▶ _Work to complete_:
Look through the records below and copy each line that includes the word "Ottoman".

______

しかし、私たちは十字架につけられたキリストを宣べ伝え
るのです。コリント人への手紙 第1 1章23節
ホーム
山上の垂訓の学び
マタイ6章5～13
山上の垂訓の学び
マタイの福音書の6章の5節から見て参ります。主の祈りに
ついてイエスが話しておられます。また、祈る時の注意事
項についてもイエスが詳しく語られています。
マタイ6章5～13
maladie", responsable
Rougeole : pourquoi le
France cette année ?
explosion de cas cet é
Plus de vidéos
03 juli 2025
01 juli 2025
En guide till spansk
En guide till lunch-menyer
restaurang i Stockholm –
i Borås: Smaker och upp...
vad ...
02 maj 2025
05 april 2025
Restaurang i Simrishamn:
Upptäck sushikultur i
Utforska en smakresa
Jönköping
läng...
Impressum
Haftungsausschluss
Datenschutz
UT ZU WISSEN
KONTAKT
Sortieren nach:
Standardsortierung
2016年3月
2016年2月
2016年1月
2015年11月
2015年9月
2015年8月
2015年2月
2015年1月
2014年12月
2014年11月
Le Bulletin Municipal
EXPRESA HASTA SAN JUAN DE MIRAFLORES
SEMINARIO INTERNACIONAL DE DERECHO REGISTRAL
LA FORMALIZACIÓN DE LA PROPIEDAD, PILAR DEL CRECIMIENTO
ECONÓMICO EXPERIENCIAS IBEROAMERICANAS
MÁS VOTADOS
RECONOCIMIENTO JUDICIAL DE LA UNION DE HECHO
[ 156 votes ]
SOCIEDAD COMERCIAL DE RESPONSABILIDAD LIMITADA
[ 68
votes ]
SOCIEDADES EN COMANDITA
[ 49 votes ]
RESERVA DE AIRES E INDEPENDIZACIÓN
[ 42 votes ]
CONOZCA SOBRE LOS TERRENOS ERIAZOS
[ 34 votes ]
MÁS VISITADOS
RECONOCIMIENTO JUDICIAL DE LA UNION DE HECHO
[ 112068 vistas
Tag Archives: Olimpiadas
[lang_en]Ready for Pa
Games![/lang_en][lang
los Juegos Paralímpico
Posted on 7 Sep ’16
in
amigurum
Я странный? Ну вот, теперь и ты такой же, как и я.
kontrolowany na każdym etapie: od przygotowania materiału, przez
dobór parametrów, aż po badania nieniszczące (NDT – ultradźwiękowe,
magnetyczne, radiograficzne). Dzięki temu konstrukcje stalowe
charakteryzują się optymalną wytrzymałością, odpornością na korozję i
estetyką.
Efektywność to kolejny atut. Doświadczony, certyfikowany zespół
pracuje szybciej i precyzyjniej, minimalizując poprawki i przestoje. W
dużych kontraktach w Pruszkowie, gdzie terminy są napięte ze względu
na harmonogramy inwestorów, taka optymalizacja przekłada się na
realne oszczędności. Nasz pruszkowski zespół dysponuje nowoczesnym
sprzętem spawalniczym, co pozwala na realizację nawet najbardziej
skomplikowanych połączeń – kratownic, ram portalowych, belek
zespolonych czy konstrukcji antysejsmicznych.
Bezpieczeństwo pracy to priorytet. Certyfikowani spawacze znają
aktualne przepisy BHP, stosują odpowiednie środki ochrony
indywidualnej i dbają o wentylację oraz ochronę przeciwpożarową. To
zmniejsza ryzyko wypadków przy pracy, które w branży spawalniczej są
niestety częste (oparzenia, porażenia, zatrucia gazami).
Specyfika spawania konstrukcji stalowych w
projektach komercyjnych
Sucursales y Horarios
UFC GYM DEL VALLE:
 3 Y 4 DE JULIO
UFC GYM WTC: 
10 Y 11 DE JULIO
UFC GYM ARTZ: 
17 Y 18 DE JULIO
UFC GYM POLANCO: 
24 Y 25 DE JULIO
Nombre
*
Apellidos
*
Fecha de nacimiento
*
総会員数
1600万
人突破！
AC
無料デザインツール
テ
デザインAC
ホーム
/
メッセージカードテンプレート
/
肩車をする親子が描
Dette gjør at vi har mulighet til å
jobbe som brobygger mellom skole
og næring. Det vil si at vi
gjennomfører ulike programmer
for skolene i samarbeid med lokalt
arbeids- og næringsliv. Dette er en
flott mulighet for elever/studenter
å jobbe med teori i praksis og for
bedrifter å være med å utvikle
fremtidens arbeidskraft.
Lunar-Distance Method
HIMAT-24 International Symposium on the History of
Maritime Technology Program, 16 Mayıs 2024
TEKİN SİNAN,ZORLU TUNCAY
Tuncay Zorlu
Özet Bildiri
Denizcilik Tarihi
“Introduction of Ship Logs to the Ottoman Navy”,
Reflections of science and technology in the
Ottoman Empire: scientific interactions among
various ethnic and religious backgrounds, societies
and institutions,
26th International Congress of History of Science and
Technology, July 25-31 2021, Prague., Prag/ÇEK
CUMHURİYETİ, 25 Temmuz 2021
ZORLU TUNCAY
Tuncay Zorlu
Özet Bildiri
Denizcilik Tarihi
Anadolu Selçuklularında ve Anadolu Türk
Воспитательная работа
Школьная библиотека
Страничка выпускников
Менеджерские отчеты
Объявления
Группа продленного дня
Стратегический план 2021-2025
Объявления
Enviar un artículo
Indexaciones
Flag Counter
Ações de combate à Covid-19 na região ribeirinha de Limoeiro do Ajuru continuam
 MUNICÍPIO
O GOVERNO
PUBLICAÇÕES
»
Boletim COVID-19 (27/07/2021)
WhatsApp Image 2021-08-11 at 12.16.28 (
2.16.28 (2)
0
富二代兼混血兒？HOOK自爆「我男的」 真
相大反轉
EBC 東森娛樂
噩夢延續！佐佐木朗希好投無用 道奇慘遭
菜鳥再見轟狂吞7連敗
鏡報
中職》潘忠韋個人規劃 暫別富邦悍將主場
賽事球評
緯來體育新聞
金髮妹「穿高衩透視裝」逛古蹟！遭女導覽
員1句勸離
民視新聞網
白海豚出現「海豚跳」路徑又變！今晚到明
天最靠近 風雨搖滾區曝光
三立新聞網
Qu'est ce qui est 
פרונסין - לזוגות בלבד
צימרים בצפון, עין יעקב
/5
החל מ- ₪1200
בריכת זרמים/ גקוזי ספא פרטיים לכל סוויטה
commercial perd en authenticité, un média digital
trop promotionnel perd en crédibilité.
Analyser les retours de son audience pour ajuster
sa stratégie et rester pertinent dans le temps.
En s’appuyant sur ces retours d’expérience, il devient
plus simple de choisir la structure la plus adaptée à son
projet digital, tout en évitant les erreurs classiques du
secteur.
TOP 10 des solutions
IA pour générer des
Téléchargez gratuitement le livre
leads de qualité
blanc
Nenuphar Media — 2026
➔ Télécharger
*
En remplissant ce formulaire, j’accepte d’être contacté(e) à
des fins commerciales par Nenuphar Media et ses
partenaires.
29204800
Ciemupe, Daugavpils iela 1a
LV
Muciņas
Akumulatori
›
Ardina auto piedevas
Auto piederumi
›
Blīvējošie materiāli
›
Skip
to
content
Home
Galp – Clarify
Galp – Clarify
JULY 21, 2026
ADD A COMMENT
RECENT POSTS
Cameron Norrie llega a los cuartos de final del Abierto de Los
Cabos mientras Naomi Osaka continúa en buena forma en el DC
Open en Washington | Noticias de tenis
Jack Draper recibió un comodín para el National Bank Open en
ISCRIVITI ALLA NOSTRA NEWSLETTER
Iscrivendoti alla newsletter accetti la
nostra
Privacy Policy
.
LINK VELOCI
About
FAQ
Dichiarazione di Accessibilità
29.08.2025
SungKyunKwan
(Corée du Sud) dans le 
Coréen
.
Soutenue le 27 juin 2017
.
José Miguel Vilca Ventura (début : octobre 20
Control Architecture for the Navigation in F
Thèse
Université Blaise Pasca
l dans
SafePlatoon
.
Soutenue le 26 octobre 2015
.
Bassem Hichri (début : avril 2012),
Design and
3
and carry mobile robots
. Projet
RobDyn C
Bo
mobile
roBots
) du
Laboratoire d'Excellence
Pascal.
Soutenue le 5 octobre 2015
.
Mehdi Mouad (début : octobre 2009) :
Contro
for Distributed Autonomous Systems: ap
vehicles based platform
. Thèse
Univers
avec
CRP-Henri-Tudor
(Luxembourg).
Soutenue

______

▶ _Answer to this task_:
“Introduction of Ship Logs to the Ottoman Navy”,
Ottoman Empire: scientific interactions among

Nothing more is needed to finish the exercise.